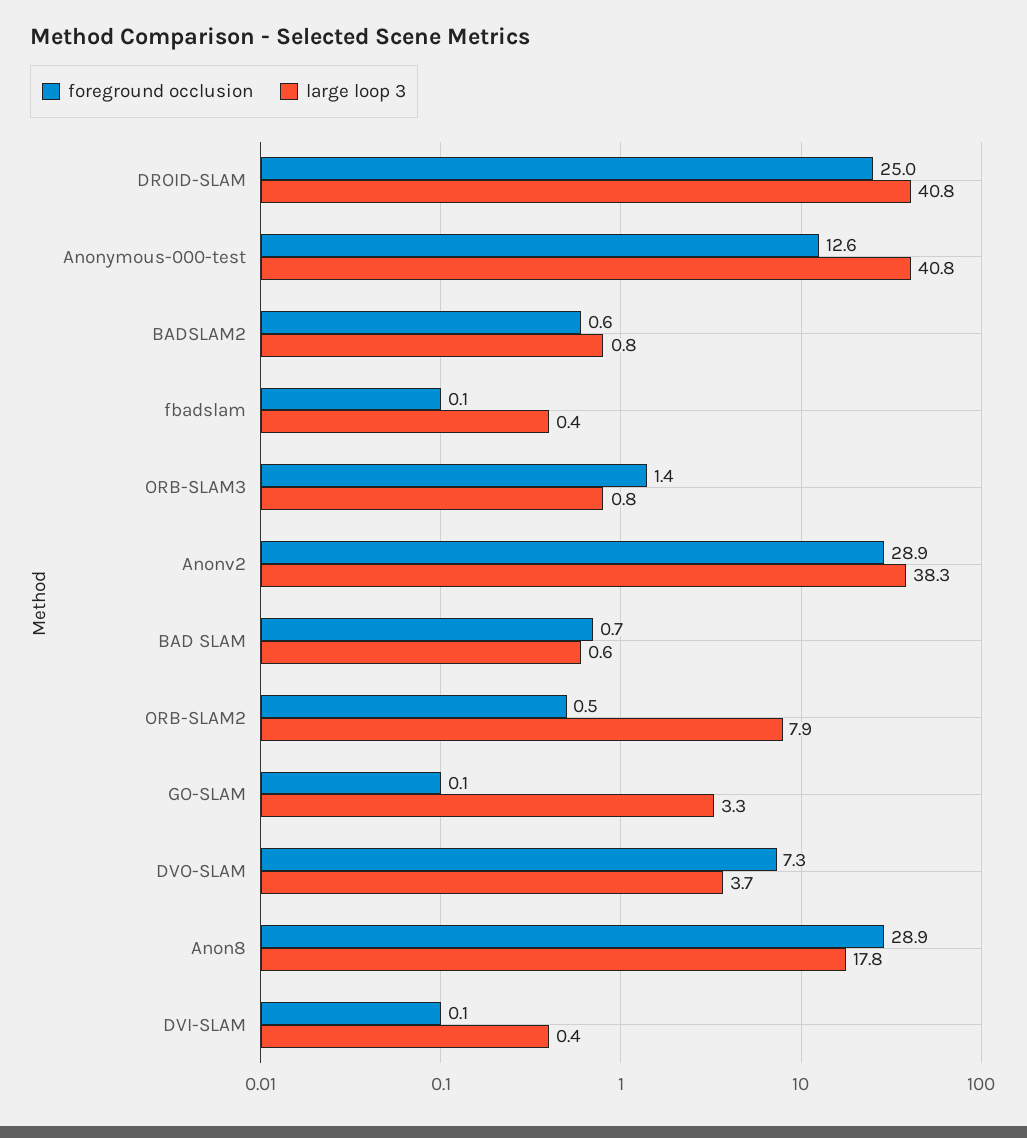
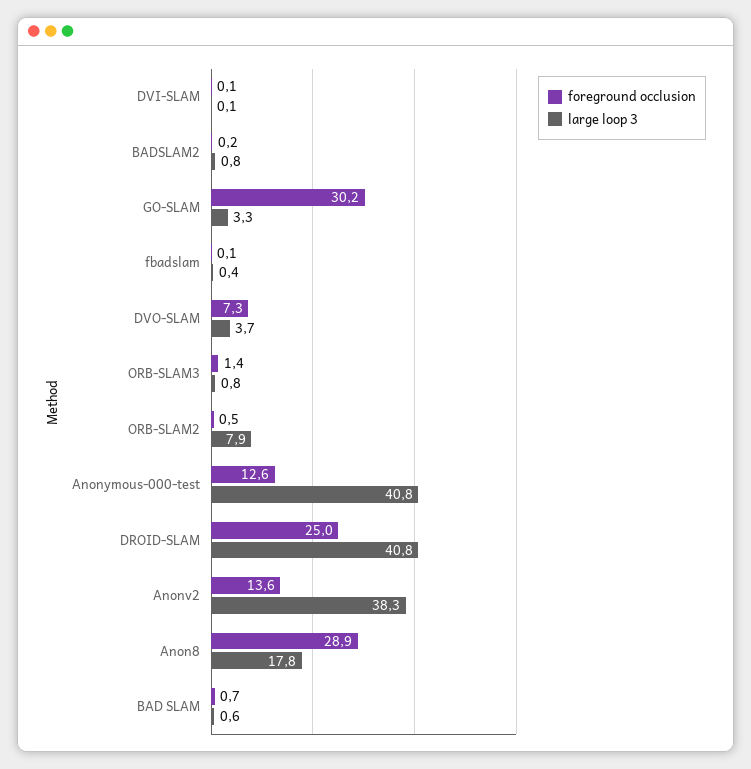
  {
    "foreground occlusion": {
      "DROID-SLAM": 25,
      "Anonymous-000-test": 12.6,
-     "BADSLAM2": 0.6,
+     "BADSLAM2": 0.2,
      "fbadslam": 0.1,
      "ORB-SLAM3": 1.4,
-     "Anonv2": 28.9,
+     "Anonv2": 13.6,
      "BAD SLAM": 0.7,
      "ORB-SLAM2": 0.5,
-     "GO-SLAM": 0.1,
+     "GO-SLAM": 30.2,
      "DVO-SLAM": 7.3,
      "Anon8": 28.9,
      "DVI-SLAM": 0.1
    },
    "large loop 3": {
      "DROID-SLAM": 40.8,
      "Anonymous-000-test": 40.8,
      "BADSLAM2": 0.8,
      "fbadslam": 0.4,
      "ORB-SLAM3": 0.8,
      "Anonv2": 38.3,
      "BAD SLAM": 0.6,
      "ORB-SLAM2": 7.9,
      "GO-SLAM": 3.3,
      "DVO-SLAM": 3.7,
      "Anon8": 17.8,
-     "DVI-SLAM": 0.4
+     "DVI-SLAM": 0.1
    }
  }

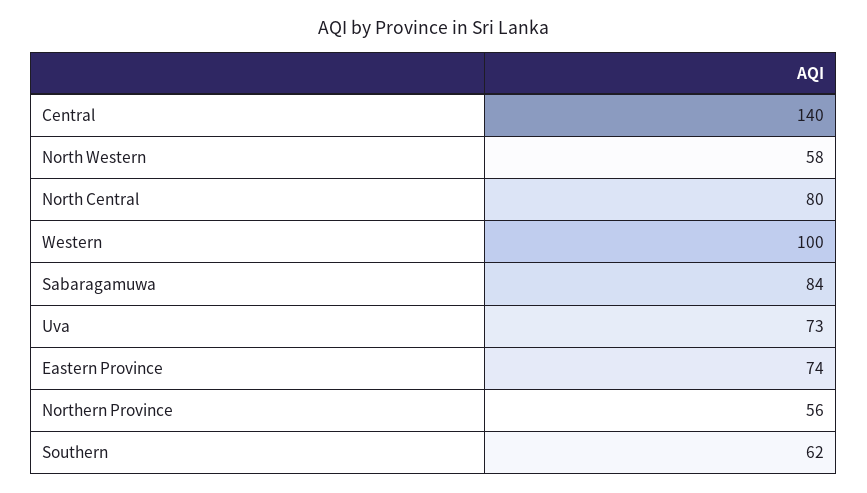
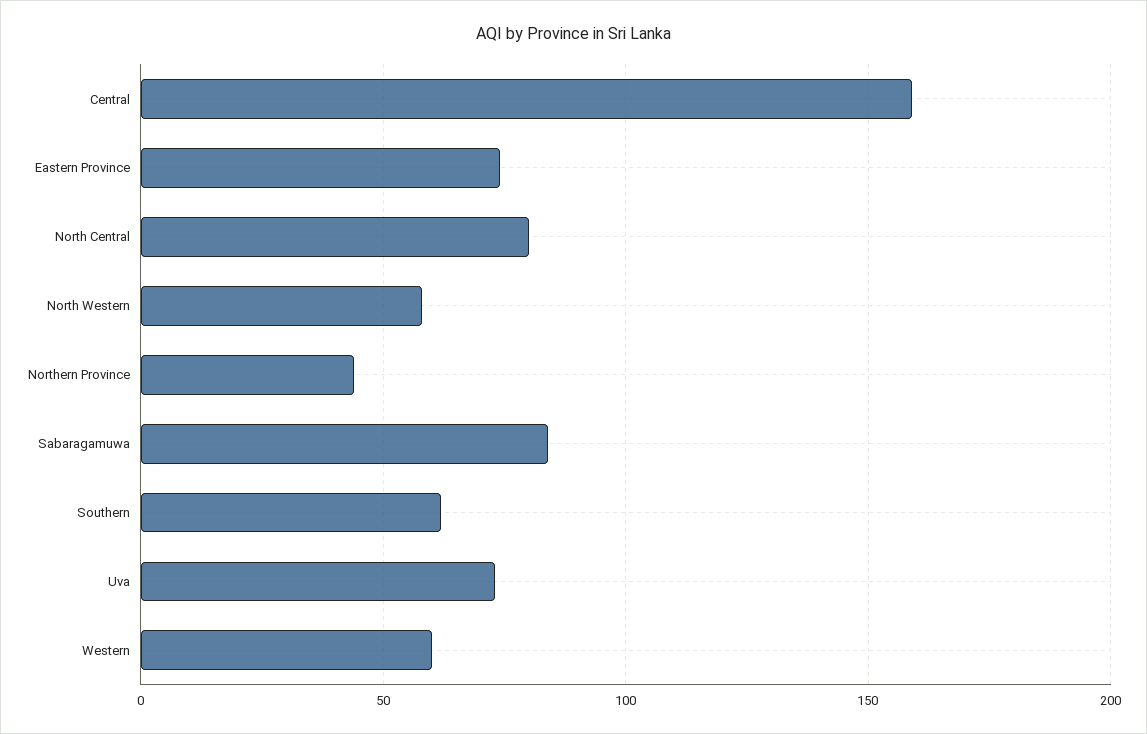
  {
-   "Central": 140,
+   "Central": 160,
    "North Western": 58,
    "North Central": 80,
-   "Western": 100,
+   "Western": 60,
    "Sabaragamuwa": 84,
    "Uva": 73,
    "Eastern Province": 74,
-   "Northern Province": 56,
+   "Northern Province": 45,
    "Southern": 62
  }

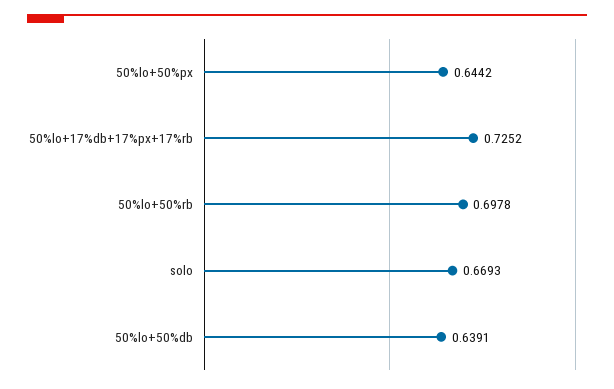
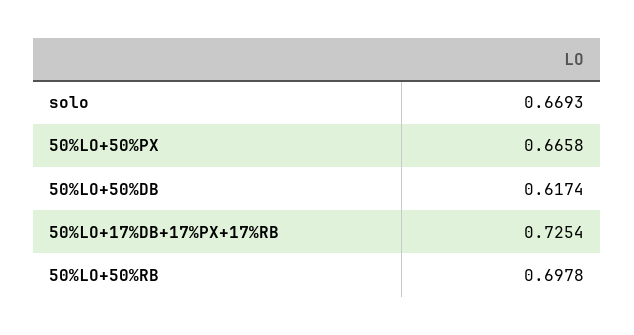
  {
-   "50%lo+50%px": 0.6442,
+   "50%lo+50%px": 0.6658,
-   "50%lo+17%db+17%px+17%rb": 0.7252,
+   "50%lo+17%db+17%px+17%rb": 0.7254,
    "50%lo+50%rb": 0.6978,
    "solo": 0.6693,
-   "50%lo+50%db": 0.6391
+   "50%lo+50%db": 0.6174
  }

▸ **PROBLEM TO SOLVE**: Total lines with "Western" in the records above: report that figure alone.

▸ **YOUR RESPONSE**: 3